Auggie Pullman is 10. He’s about to start fifth grade after being homeschooled, and he’s more than a little nervous: “I know I’m not an ordinary ten-year-old kid. I mean, sure, I do ordinary things. … And I feel ordinary. Inside. But I know ordinary kids don’t make other ordinary kids run away screaming in playgrounds. I know ordinary kids don’t get stared at wherever they go.” Born with a genetic facial deformity, Auggie has survived 27 operations since he was born. “I won’t describe what I look like. Whatever you’re thinking, it’s probably worse.”

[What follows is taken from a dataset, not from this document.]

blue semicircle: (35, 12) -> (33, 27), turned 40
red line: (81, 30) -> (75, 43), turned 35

In a world where being even a little different can cause a lot of heartbreak, Auggie’s entry into a New York City private middle school is a shocker – for both him and everyone around him. Wonder follows Auggie through his public debut as he navigates beyond his comfort zone, finding new friends and allies, experiencing an independence he (nor his family) dreamed of, and learning who to trust and who to let go. [The NON-Wonder Award, by the way, unquestionably goes to a wealthy parent (who is vice president of the school board, no less) who Photoshops Auggie out of the class picture and even shares it with other parents!]
R.J. Palacio enhances Auggie’s story with multiple points of view – his friends, his sister, his sister’s new boyfriend, his sister’s ex-best friend even! – to create a richly detailed, utterly believable record of one extraordinary boy’s one unforgettable year. Note to parents: don’t read (or listen, as I did – so convincingly narrated by Diana Steele, Nick Podehl, and Kate Rudd) in crowded places, unless you’re okay with being an exhibitionist (pack Kleenex!).

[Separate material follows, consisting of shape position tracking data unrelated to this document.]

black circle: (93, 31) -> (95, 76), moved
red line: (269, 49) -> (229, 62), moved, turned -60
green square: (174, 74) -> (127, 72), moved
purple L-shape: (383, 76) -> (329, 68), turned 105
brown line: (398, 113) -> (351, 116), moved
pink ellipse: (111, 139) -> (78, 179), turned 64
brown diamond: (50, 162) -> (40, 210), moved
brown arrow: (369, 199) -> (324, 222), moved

Tidbit: So even though Wonder practically debuted on the bestseller lists, I actually heard about it as book news – that is, it made book headlines as a kiddie-to-adult crossover hit, much like Mark Haddon’s fabulous The Curious Incident of the Dog in the Night-Time (to which Wonder is constantly being compared), and other no-age-limit contemporary classics like Markus Zusak’s The Book Thief (oh, be still my heart!) and John Boyne’s The Boy in the Striped Pajamas (holy moly!). In the U.K., Wonder (which debuted in the U.S. in February) hit shelves with two different covers, two different pub dates: the younger edition in March, the adult earlier this month! Uncommon publishing news indeed.
Tibit2: R.J. Palacio is actually pseudonym. Am I supposed to reveal that? Since the information is google-able, I guess I can share: Raquel Jaramillo. This is her fiction debut, but she’s had a long publishing history with Henry Holt and Workman, too. All that literary experience certainly paid off big-time, most especially for us lucky readers. WOWOWOW!